#### Work instruction:
Set the records down once more so that they match the source word for word.

#### Supplied information:
--- START ---
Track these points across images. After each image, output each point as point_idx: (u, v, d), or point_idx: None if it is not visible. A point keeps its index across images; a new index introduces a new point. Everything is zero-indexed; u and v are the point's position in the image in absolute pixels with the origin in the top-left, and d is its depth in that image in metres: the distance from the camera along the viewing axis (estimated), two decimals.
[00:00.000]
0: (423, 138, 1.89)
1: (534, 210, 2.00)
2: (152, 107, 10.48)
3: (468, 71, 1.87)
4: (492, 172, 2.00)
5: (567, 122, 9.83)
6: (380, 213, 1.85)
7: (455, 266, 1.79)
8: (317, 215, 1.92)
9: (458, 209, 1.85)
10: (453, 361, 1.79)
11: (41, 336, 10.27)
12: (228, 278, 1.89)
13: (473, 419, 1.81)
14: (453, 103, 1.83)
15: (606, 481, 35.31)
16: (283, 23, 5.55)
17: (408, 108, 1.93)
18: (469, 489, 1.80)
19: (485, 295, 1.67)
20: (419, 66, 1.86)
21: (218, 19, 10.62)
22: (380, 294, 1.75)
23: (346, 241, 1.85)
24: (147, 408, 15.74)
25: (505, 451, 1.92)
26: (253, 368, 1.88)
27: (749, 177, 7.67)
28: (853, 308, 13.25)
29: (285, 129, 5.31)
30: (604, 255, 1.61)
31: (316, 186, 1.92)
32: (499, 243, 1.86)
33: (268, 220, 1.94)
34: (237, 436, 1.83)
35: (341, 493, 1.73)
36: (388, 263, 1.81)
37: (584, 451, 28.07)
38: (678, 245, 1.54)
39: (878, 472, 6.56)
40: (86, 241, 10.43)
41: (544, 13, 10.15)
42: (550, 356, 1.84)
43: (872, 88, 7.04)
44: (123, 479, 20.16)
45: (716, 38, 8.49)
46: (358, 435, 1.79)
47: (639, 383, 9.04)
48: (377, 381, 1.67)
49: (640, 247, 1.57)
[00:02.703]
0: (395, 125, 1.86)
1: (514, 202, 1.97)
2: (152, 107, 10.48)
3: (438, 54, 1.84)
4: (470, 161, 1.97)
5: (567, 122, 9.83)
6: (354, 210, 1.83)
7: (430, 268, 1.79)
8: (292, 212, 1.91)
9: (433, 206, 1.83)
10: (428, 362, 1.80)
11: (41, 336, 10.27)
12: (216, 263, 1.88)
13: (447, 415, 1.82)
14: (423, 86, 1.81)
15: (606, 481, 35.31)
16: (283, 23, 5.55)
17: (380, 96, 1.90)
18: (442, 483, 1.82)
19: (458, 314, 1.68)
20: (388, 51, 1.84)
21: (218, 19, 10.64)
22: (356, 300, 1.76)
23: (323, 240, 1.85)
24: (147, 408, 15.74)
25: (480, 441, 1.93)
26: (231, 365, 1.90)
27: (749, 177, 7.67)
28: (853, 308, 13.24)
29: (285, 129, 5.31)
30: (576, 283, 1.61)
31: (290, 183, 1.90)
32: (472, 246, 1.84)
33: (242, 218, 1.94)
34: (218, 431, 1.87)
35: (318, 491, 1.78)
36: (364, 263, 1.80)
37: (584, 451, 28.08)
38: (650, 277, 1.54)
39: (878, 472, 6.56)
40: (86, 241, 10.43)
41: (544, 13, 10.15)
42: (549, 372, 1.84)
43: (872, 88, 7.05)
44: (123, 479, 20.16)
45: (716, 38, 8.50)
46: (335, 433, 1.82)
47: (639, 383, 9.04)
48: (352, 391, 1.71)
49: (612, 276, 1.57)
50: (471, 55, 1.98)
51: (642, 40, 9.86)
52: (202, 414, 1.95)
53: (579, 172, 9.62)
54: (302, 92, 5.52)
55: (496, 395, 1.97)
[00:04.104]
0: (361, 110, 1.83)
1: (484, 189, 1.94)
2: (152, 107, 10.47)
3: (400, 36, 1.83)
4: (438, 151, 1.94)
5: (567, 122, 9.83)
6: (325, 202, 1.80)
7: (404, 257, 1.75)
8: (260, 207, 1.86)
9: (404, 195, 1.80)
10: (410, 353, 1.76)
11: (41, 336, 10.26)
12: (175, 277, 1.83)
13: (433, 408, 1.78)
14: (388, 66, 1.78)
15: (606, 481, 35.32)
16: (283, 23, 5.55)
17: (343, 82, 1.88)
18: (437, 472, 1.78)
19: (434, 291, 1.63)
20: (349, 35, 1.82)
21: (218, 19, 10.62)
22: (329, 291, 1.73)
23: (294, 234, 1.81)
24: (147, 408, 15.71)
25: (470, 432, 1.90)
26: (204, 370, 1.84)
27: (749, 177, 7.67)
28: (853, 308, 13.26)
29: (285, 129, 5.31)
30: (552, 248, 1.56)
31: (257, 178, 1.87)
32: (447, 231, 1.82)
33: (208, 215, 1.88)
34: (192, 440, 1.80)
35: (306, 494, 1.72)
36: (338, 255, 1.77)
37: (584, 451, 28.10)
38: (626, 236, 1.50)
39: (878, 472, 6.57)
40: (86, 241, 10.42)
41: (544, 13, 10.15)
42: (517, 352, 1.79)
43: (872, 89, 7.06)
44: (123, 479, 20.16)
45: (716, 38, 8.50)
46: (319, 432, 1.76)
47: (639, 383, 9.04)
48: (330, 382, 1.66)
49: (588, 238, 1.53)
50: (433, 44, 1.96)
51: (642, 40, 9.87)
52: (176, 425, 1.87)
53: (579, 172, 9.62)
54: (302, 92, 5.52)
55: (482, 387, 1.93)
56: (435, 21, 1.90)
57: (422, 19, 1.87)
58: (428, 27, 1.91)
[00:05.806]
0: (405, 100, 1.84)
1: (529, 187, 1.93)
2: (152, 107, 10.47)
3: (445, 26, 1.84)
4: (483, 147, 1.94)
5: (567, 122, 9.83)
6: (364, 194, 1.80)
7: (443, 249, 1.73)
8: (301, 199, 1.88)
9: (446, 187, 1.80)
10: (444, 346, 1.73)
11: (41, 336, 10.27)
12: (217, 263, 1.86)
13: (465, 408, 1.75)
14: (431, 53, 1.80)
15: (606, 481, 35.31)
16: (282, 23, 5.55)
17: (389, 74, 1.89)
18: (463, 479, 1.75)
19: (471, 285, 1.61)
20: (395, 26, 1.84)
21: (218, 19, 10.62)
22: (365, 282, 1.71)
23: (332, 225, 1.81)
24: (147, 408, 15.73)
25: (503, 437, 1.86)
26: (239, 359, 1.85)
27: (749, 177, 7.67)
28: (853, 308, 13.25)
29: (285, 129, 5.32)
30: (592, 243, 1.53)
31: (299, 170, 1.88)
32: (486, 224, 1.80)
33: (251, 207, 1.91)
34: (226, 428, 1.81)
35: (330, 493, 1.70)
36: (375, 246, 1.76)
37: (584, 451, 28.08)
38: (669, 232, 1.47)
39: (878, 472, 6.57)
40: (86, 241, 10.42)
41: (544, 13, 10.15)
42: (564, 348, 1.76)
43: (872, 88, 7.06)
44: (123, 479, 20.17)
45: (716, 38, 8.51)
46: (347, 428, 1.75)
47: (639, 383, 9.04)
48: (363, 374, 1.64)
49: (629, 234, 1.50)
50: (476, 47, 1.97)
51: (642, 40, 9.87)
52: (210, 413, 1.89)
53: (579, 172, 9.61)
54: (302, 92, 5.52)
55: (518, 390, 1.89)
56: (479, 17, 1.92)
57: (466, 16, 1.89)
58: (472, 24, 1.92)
--- END ---
#### Solution for this problem:
Track these points across images. After each image, output each point as point_idx: (u, v, d), or point_idx: None if it is not visible. A point keeps its index across images; a new index introduces a new point. Everything is zero-indexed; u and v are the point's position in the image in absolute pixels with the origin in the top-left, and d is its depth in that image in metres: the distance from the camera along the viewing axis (estimated), two decimals.
[00:00.000]
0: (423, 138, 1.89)
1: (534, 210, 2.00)
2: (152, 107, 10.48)
3: (468, 71, 1.87)
4: (492, 172, 2.00)
5: (567, 122, 9.83)
6: (380, 213, 1.85)
7: (455, 266, 1.79)
8: (317, 215, 1.92)
9: (458, 209, 1.85)
10: (453, 361, 1.79)
11: (41, 336, 10.27)
12: (228, 278, 1.89)
13: (473, 419, 1.81)
14: (453, 103, 1.83)
15: (606, 481, 35.31)
16: (283, 23, 5.55)
17: (408, 108, 1.93)
18: (469, 489, 1.80)
19: (485, 295, 1.67)
20: (419, 66, 1.86)
21: (218, 19, 10.62)
22: (380, 294, 1.75)
23: (346, 241, 1.85)
24: (147, 408, 15.74)
25: (505, 451, 1.92)
26: (253, 368, 1.88)
27: (749, 177, 7.67)
28: (853, 308, 13.25)
29: (285, 129, 5.31)
30: (604, 255, 1.61)
31: (316, 186, 1.92)
32: (499, 243, 1.86)
33: (268, 220, 1.94)
34: (237, 436, 1.83)
35: (341, 493, 1.73)
36: (388, 263, 1.81)
37: (584, 451, 28.07)
38: (678, 245, 1.54)
39: (878, 472, 6.56)
40: (86, 241, 10.43)
41: (544, 13, 10.15)
42: (550, 356, 1.84)
43: (872, 88, 7.04)
44: (123, 479, 20.16)
45: (716, 38, 8.49)
46: (358, 435, 1.79)
47: (639, 383, 9.04)
48: (377, 381, 1.67)
49: (640, 247, 1.57)
[00:02.703]
0: (395, 125, 1.86)
1: (514, 202, 1.97)
2: (152, 107, 10.48)
3: (438, 54, 1.84)
4: (470, 161, 1.97)
5: (567, 122, 9.83)
6: (354, 210, 1.83)
7: (430, 268, 1.79)
8: (292, 212, 1.91)
9: (433, 206, 1.83)
10: (428, 362, 1.80)
11: (41, 336, 10.27)
12: (216, 263, 1.88)
13: (447, 415, 1.82)
14: (423, 86, 1.81)
15: (606, 481, 35.31)
16: (283, 23, 5.55)
17: (380, 96, 1.90)
18: (442, 483, 1.82)
19: (458, 314, 1.68)
20: (388, 51, 1.84)
21: (218, 19, 10.64)
22: (356, 300, 1.76)
23: (323, 240, 1.85)
24: (147, 408, 15.74)
25: (480, 441, 1.93)
26: (231, 365, 1.90)
27: (749, 177, 7.67)
28: (853, 308, 13.24)
29: (285, 129, 5.31)
30: (576, 283, 1.61)
31: (290, 183, 1.90)
32: (472, 246, 1.84)
33: (242, 218, 1.94)
34: (218, 431, 1.87)
35: (318, 491, 1.78)
36: (364, 263, 1.80)
37: (584, 451, 28.08)
38: (650, 277, 1.54)
39: (878, 472, 6.56)
40: (86, 241, 10.43)
41: (544, 13, 10.15)
42: (549, 372, 1.84)
43: (872, 88, 7.05)
44: (123, 479, 20.16)
45: (716, 38, 8.50)
46: (335, 433, 1.82)
47: (639, 383, 9.04)
48: (352, 391, 1.71)
49: (612, 276, 1.57)
50: (471, 55, 1.98)
51: (642, 40, 9.86)
52: (202, 414, 1.95)
53: (579, 172, 9.62)
54: (302, 92, 5.52)
55: (496, 395, 1.97)
[00:04.104]
0: (361, 110, 1.83)
1: (484, 189, 1.94)
2: (152, 107, 10.47)
3: (400, 36, 1.83)
4: (438, 151, 1.94)
5: (567, 122, 9.83)
6: (325, 202, 1.80)
7: (404, 257, 1.75)
8: (260, 207, 1.86)
9: (404, 195, 1.80)
10: (410, 353, 1.76)
11: (41, 336, 10.26)
12: (175, 277, 1.83)
13: (433, 408, 1.78)
14: (388, 66, 1.78)
15: (606, 481, 35.32)
16: (283, 23, 5.55)
17: (343, 82, 1.88)
18: (437, 472, 1.78)
19: (434, 291, 1.63)
20: (349, 35, 1.82)
21: (218, 19, 10.62)
22: (329, 291, 1.73)
23: (294, 234, 1.81)
24: (147, 408, 15.71)
25: (470, 432, 1.90)
26: (204, 370, 1.84)
27: (749, 177, 7.67)
28: (853, 308, 13.26)
29: (285, 129, 5.31)
30: (552, 248, 1.56)
31: (257, 178, 1.87)
32: (447, 231, 1.82)
33: (208, 215, 1.88)
34: (192, 440, 1.80)
35: (306, 494, 1.72)
36: (338, 255, 1.77)
37: (584, 451, 28.10)
38: (626, 236, 1.50)
39: (878, 472, 6.57)
40: (86, 241, 10.42)
41: (544, 13, 10.15)
42: (517, 352, 1.79)
43: (872, 89, 7.06)
44: (123, 479, 20.16)
45: (716, 38, 8.50)
46: (319, 432, 1.76)
47: (639, 383, 9.04)
48: (330, 382, 1.66)
49: (588, 238, 1.53)
50: (433, 44, 1.96)
51: (642, 40, 9.87)
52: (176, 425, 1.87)
53: (579, 172, 9.62)
54: (302, 92, 5.52)
55: (482, 387, 1.93)
56: (435, 21, 1.90)
57: (422, 19, 1.87)
58: (428, 27, 1.91)
[00:05.806]
0: (405, 100, 1.84)
1: (529, 187, 1.93)
2: (152, 107, 10.47)
3: (445, 26, 1.84)
4: (483, 147, 1.94)
5: (567, 122, 9.83)
6: (364, 194, 1.80)
7: (443, 249, 1.73)
8: (301, 199, 1.88)
9: (446, 187, 1.80)
10: (444, 346, 1.73)
11: (41, 336, 10.27)
12: (217, 263, 1.86)
13: (465, 408, 1.75)
14: (431, 53, 1.80)
15: (606, 481, 35.31)
16: (282, 23, 5.55)
17: (389, 74, 1.89)
18: (463, 479, 1.75)
19: (471, 285, 1.61)
20: (395, 26, 1.84)
21: (218, 19, 10.62)
22: (365, 282, 1.71)
23: (332, 225, 1.81)
24: (147, 408, 15.73)
25: (503, 437, 1.86)
26: (239, 359, 1.85)
27: (749, 177, 7.67)
28: (853, 308, 13.25)
29: (285, 129, 5.32)
30: (592, 243, 1.53)
31: (299, 170, 1.88)
32: (486, 224, 1.80)
33: (251, 207, 1.91)
34: (226, 428, 1.81)
35: (330, 493, 1.70)
36: (375, 246, 1.76)
37: (584, 451, 28.08)
38: (669, 232, 1.47)
39: (878, 472, 6.57)
40: (86, 241, 10.42)
41: (544, 13, 10.15)
42: (564, 348, 1.76)
43: (872, 88, 7.06)
44: (123, 479, 20.17)
45: (716, 38, 8.51)
46: (347, 428, 1.75)
47: (639, 383, 9.04)
48: (363, 374, 1.64)
49: (629, 234, 1.50)
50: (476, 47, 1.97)
51: (642, 40, 9.87)
52: (210, 413, 1.89)
53: (579, 172, 9.61)
54: (302, 92, 5.52)
55: (518, 390, 1.89)
56: (479, 17, 1.92)
57: (466, 16, 1.89)
58: (472, 24, 1.92)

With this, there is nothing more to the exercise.